Using DLSS may also create barriers for gamers with lower-end hardware. While this may benefit NVIDIA financially, game studios would alienate some of their player base, making it a hard sell. While this technology is still in its early stages, there are quite a few hurdles to overcome to become an industry standard.
What Does This Mean for Our Games?
If this technology were to become mainstream, games would change significantly. AI asset and texture creation would open up a whole new realm for procedural games and storytelling. It would give us even more personalized experiences in games at a depth that developers couldn’t possibly offer beforehand.
However, it also opens up a path to full AI-Neural rendering. Future versions of DLSS and tools like GameNGen could approach this vision by creating scenes based on minimal developer input. But would these games really give us the experience we want? Game designers would have their jobs cut out for them to make this technological revolution worth experiencing.

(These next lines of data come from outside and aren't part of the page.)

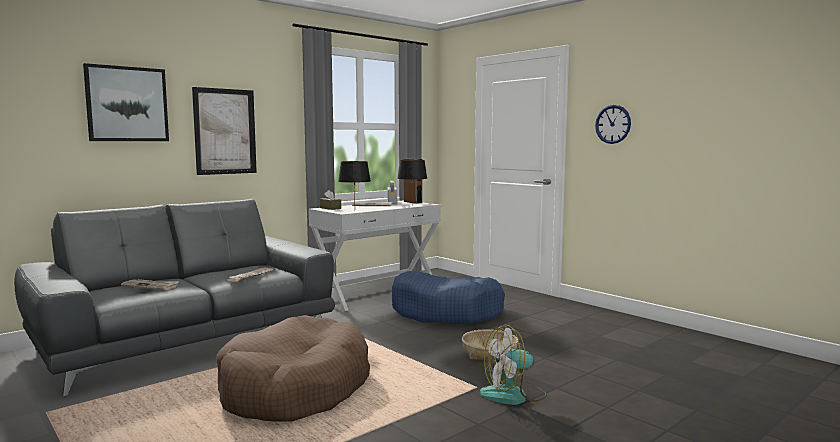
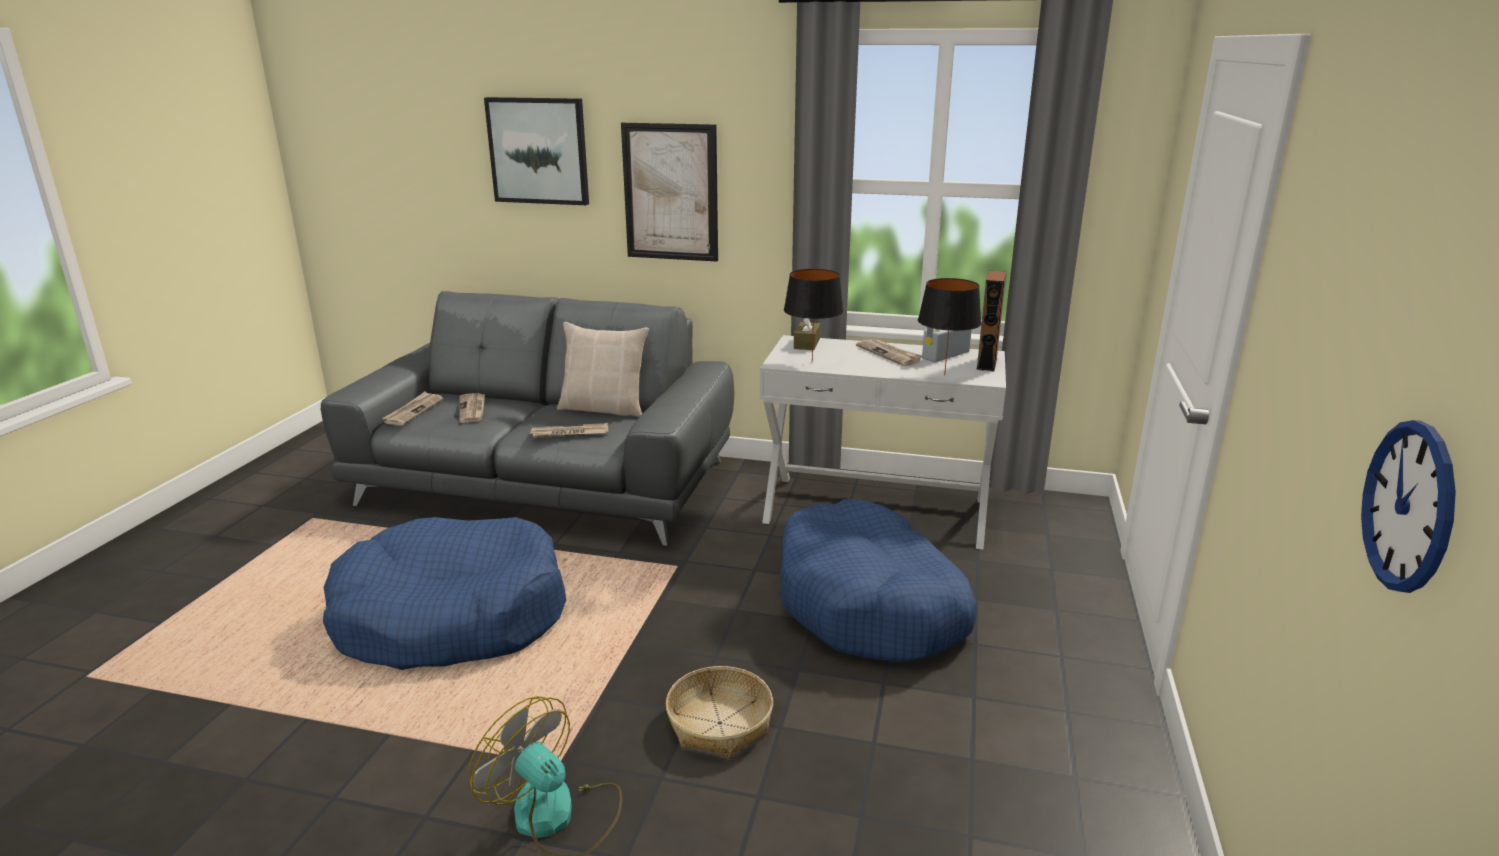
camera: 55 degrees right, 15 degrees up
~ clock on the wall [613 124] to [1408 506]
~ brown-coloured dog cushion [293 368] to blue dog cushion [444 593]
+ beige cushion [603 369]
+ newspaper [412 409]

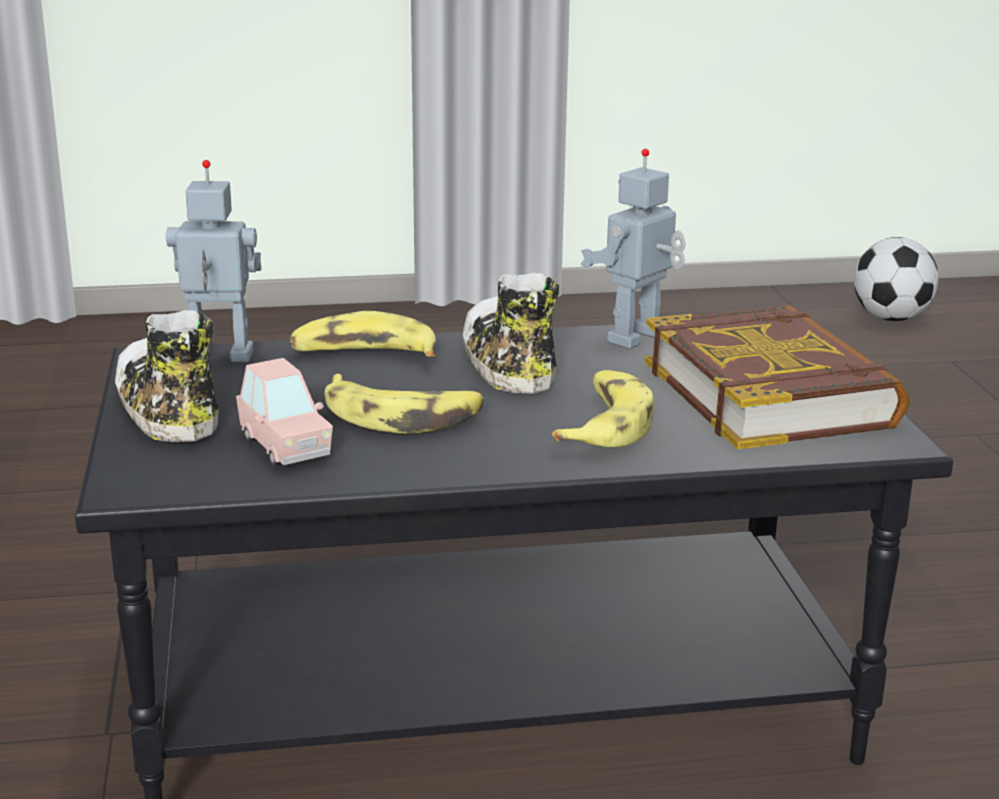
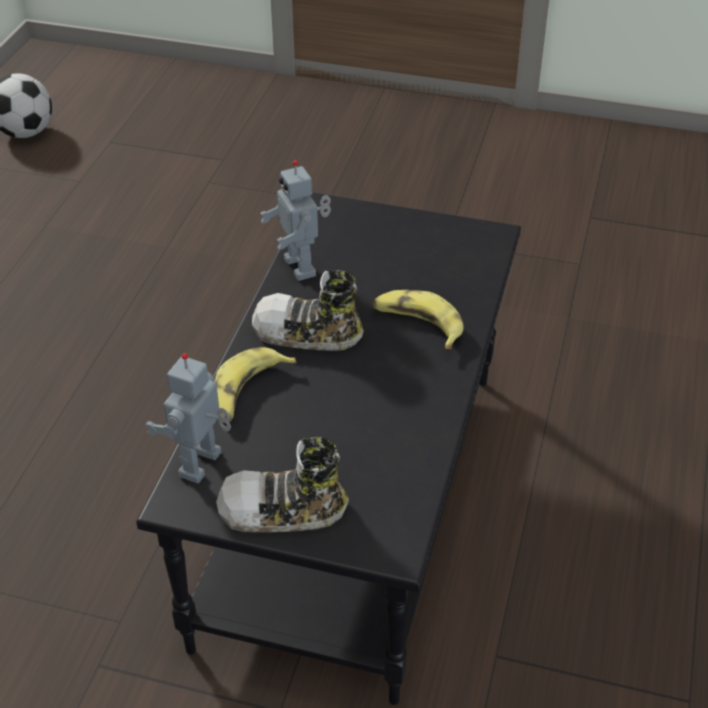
camera: 65 degrees left, 20 degrees up
- book [777 377]
- pink-coloured model car [284 411]
- whole banana [404 404]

The Dawn of a New Age of Gaming?
Ultimately, the future of DLSS and AI-driven game tech is shaping up to be as exciting as it is groundbreaking. The possibilities are expanding fast, from real-time content creation to immersive, adaptive worlds.
Gamers can look forward to experiences that feel more alive than ever while developers gain powerful tools to bring their visions to life more effortlessly. As these advancements continue, we’re on the edge of a new era in gaming—one where AI and human creativity come together to redefine what’s possible on screen.